Thursday, March 28, 2013

Openssl renegotiation DoS attack is still an issue

Openssl renegotiate would causes DoS attack was disclosured in 2011,then THC released their DoS attack tools. This issue what we called CVE-2011-1473 until now the openssl upstream community doesn't give any solution.  So, it seems they've been leaving this issue to the application developers( suck this shit in mind), such as Apache2 provide a optional config that you can disable renegotiation.

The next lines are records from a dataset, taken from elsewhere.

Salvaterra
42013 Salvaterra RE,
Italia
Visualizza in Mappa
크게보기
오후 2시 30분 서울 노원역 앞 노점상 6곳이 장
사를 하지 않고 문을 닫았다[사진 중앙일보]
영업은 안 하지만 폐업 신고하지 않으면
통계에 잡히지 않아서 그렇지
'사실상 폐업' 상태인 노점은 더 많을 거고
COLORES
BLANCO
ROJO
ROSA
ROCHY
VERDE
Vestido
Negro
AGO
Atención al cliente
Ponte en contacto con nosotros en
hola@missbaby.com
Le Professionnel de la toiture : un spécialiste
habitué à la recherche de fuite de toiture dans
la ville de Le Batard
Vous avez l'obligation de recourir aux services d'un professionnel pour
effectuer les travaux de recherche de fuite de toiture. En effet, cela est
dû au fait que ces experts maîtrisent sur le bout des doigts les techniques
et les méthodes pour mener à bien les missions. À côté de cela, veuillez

Let's see what Apache2 server would do in most cases:

shawn@fortress / $ openssl s_client -connect build.opensuse.org:443

..............................

..............................

Timeout   : 300 (sec)  

Verify return code: 20 (unable to get local issuer certificate) ---

R   // Press R, then enter

RENEGOTIATING 140722018514592:error:1409E0E5:SSL routines:SSL3_WRITE_BYTES:ssl handshake failure:s3_pkt.c:592:


According to Vincent Bernat, a server will require 15 times the processing power of a client, which means an Intel i7 CPU laptop can kick a bunch of servers's ass. Plz take a look at my test data:

Test environment:SLES 11 SP2 , assigned 2 cores + 1GB memory in virtual machine

Case I:

Server: openssl s_server -key server-key.pem

Client: thc-ssl-dos 192.168.0.1 4433 --accept -l 10000

The worst case:

Cpu0 : 1.3%us, 1.7%sy, 0.0%ni, 97.0%id, 0.0%wa, 0.0%hi, 0.0%si, 0.0%st

Cpu1 : 53.1%us, 5.1%sy, 0.0%ni, 37.1%id, 0.0%wa, 0.0%hi, 0.7%si, 0.0%st

Case II:  Vincent Bernat provided us an open source hardening/mitigation solution, which add some rate-limit/fixed hex data for filtering on the netfilter.

#sh iptables.sh

#iptables -A INPUT -d 192.168.0.1 -p tcp --dport 4433 -j LIMIT_RENEGOCIATION

Server: openssl s_server -key server-key.pem

Client: thc-ssl-dos 192.168.0.1 4433 --accept -l 10000

The worst case:

Cpu0 : 0.0%us, 0.0%sy, 0.0%ni,100.0%id, 0.0%wa, 0.0%hi, 0.0%si, 0.0%st

Cpu1 : 0.0%us, 0.7%sy, 0.0%ni, 99.3%id, 0.0%wa, 0.0%hi, 0.0%si, 0.0%st

Well done, Vincent! Your solution works. But I'm not sure this may cause the side-effect. Vincent added some fixed hex data as filtering policy on the netfilter. What if the same hex data occurs? Is false positive possible?